The composition of the Senate Electoral Tribunal that sat and decided on the disqualification case against Senator Grace Poe on citizenship issues is instructive. It tells a lot about the eventual 5-4 decision that emerged and allowed Poe to keep her Senate seat. The SET is composed of three justices of the Supreme Court and four senators.
The three justices of the Supreme Court sitting in the SET are associate justices Antonio Carpio, Teresita Leonardo de Castro and Arturo Brion. The six senators in the tribunal are senators Loren Legarda, Bam Aquino, Nancy Binay, Pia Cayetano, Vicente Sotto III, and Cynthia Villar. In its 5-4 decision, the five who voted for Poe were Legarda, Aquino, Cayetano, Sotto and Villar. The four who voted against were Carpio, de Castro, Brion, and Binay.

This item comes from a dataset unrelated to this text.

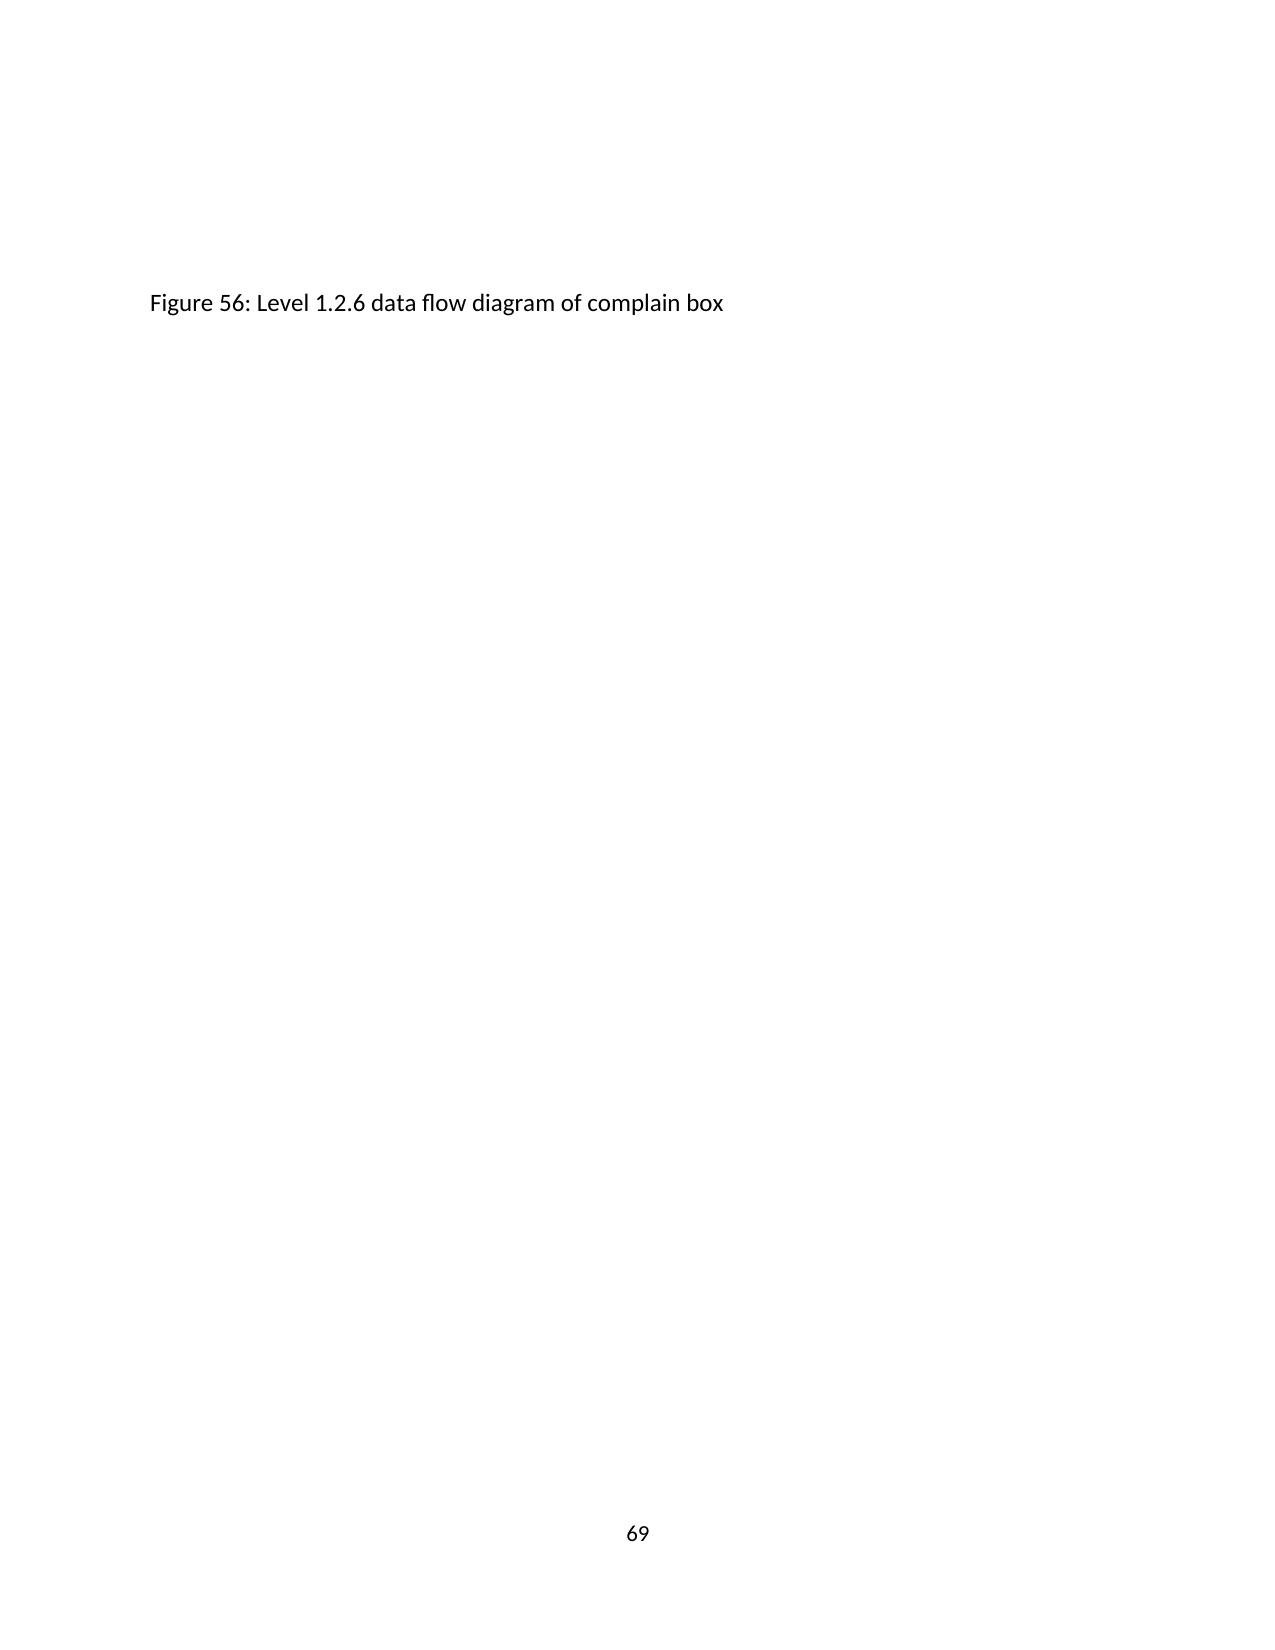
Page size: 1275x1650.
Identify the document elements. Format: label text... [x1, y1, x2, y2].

The five who voted for Poe are all colleagues of hers in the Senate. They could not have voted otherwise or there would be a lot of red faces and awkward silences the next time they meet in the Senate. The only senator who voted against Poe was Binay. But this was to be expected. Binay's father is Vice President Jejomar Binay, who is running against Poe and two others for the presidency in 2016.
Of the five senators who voted for Poe and the lone senator who voted against, it can very well be said that they voted along political or personal lines. They did not vote on the merits of the case, which involved very serious legal questions that bear not only on the instant case involving Poe but on similar controversies that may arise in the future involving similar questions.
In so doing, the five senators who voted for Poe, and the lone senator who voted against, all did their country a great disservice. They abdicated on their sworn duty to vote in accordance with what they felt was lawful and right, not by what they believed was convenient and expedient. The nation expected them to carry out a great responsibility with honor and authority and they failed in that miserably.
It is not enough to point out the political nature of the tribunal in order to justify the political biases of its members. When the task at hand requires the exercise of even-handed treatment in order to attain a result that is not only worthy of the dignity of the tribunal but the unassailability of its actions, one would have expected the senators to rise above self for the country's greater good.
Alas they did not. Or perhaps more aptly, they could not. In the end, it was only the three justices who measured up to what was required of them by strictly adhering to the merits of the case, never mind if they all ended up in the minority and losing tally. Never has a vote of three, cast in truth and integrity, risen to be appreciated by a nation gratefully assured that the great divide between learned justices and shallow politicians remains as distinct as ever.